[This well-known system of short-hand is certainly still in use,—in fact, is that employed at the present time by the Gurneys, who are the appointed short-hand writers to the Houses of Lords and Commons.]

Spurious Don Quixote.—What English and French versions are there of the spurious continuation of Don Quixote by Avellaneda?

V. T. Sternberg.

[A notice of the English translations is given in Lowndes's Bib. Man., vol. i. p. 374., art. Cervantes. Consult also Ebert's Bibl. Dict., vol. i. p. 299., for the French translations.]


Replies.

PRONUNCIATION OF HEBREW NAMES AND WORDS IN THE BIBLE.

(Vol. viii., p. 469.)

Your correspondent does not, of course, inquire what is the proper Hebrew pronunciation of the several letters, but rather what is the accented syllable in each word. To pronounce in a manner nearly approaching to the Hebrew might make the congregation stare, but would appear very pedantic to a learned ear. The safest mode is to examine the Greek of the Septuagint, or of the New Testament (if the reader does not understand Hebrew), and observe the place of the acute accent. On that place, if it be on the penultimate or antepenultimate, the accent should be laid in English. But if the accent be on the last syllable, though it is strictly right to place it there also in English, it is not worth while to do so, for fear of making hearers talk about a strange sound, instead of attending to the service.
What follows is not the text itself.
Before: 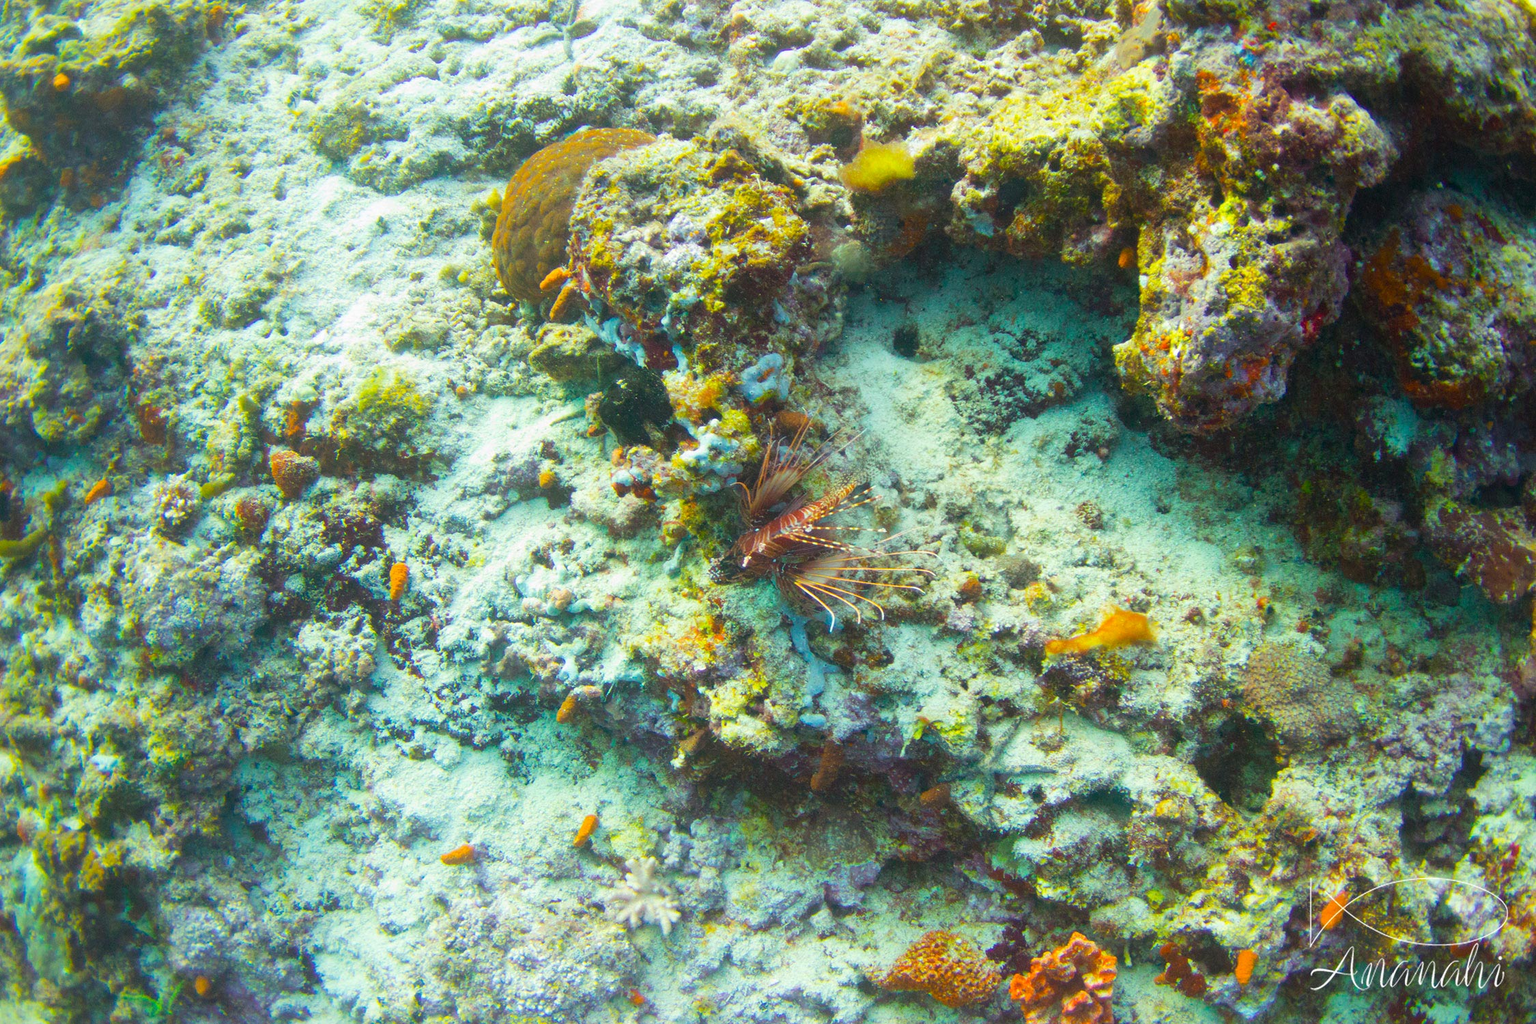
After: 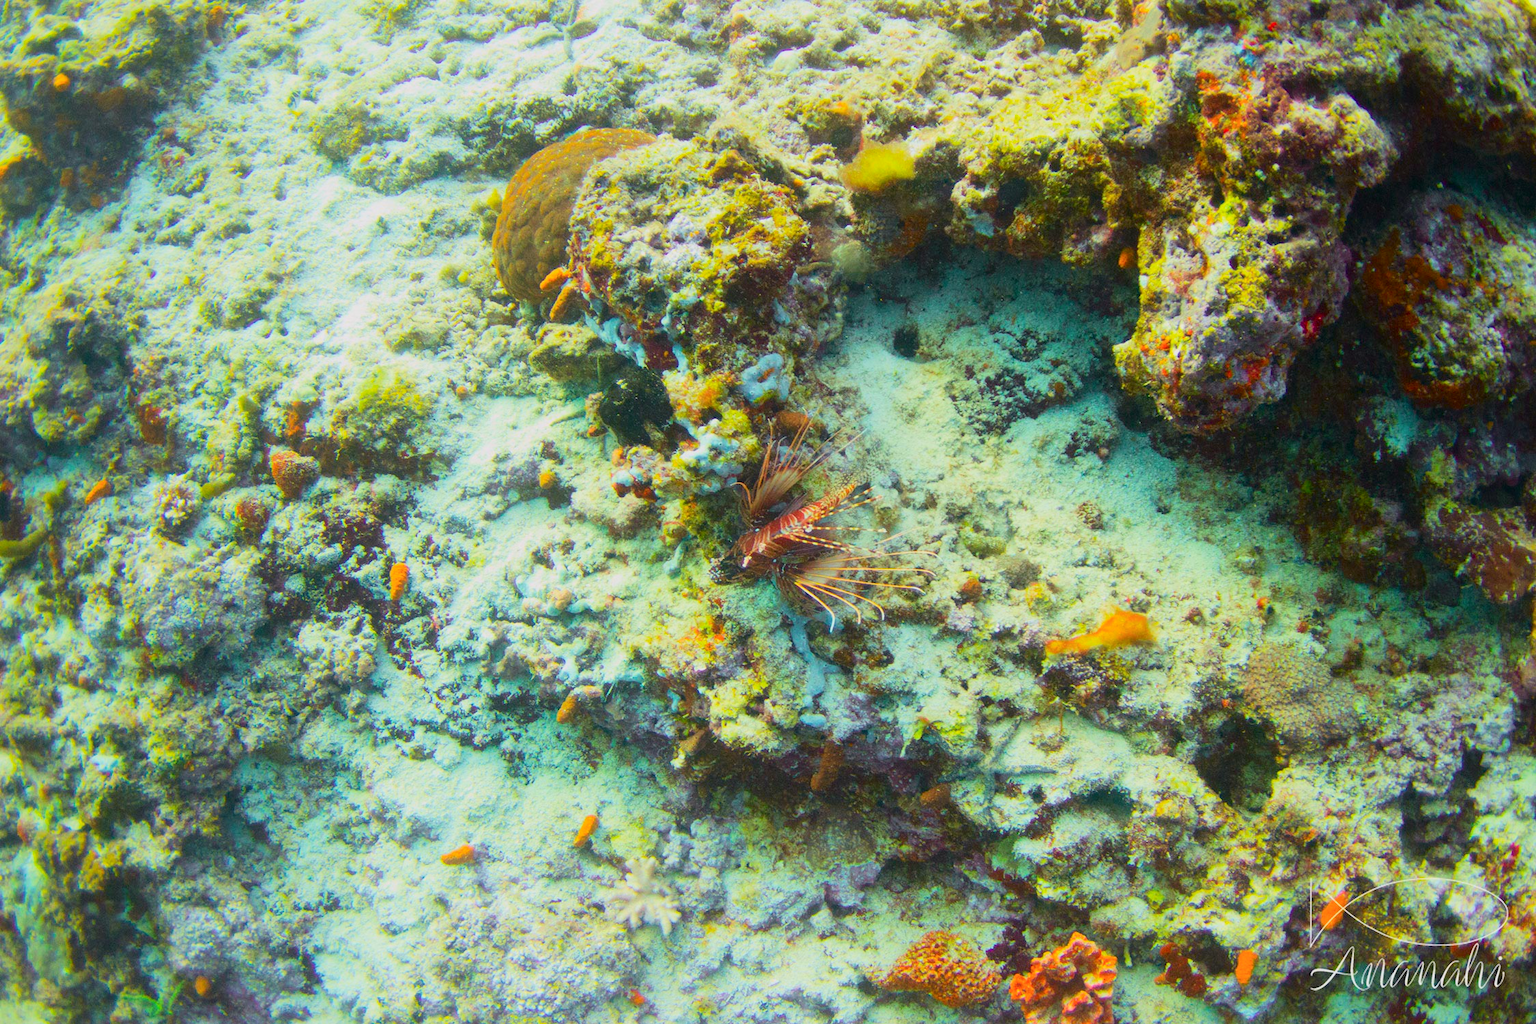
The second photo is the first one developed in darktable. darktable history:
tone curve: curves: ch0 [(0, 0) (0.091, 0.066) (0.184, 0.16) (0.491, 0.519) (0.748, 0.765) (1, 0.919)]; ch1 [(0, 0) (0.179, 0.173) (0.322, 0.32) (0.424, 0.424) (0.502, 0.504) (0.56, 0.575) (0.631, 0.675) (0.777, 0.806) (1, 1)]; ch2 [(0, 0) (0.434, 0.447) (0.497, 0.498) (0.539, 0.566) (0.676, 0.691) (1, 1)], color space Lab, independent channels, preserve colors none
It will be safer to accent the penultimate in dissyllables, and the antepenultimate in trisyllables, which in the Greek are acutitones; in fact, to pronounce, as all clergymen used to pronounce, until a pedantic and ignorant practice arose of lengthening, or rather accenting, every syllable in the penultimate, which had or was supposed to have a long quantity in Greek. Hence the comparatively new habit of pronouncing Σαβαώθ, Ζαβουλών, σαβαχθανί, Ακελδαμά, with a strong accent on the penultima; whereas the old-fashioned way of accenting the antepenultima makes no one stare, and is a much nearer approach to the true pronunciation. There is a curious inconsistency in the common way of reading, in English, Σαμαρεια and Καισαρεια. Samarīa is decidedly a Greek word; but yet, in this word, it is usual to accent the antepenultima. Cesarĕa is decidedly a Latin word Græcised, and yet it is usual to read this with an accent on the penultima. I never observed any of those who read Sabáoth, Zabúlon, and sabachtháni, read either Samaría or Cesárea. The Greek accents on Hebrew words always accord, as Hebraists know, with the tonic accent in that language.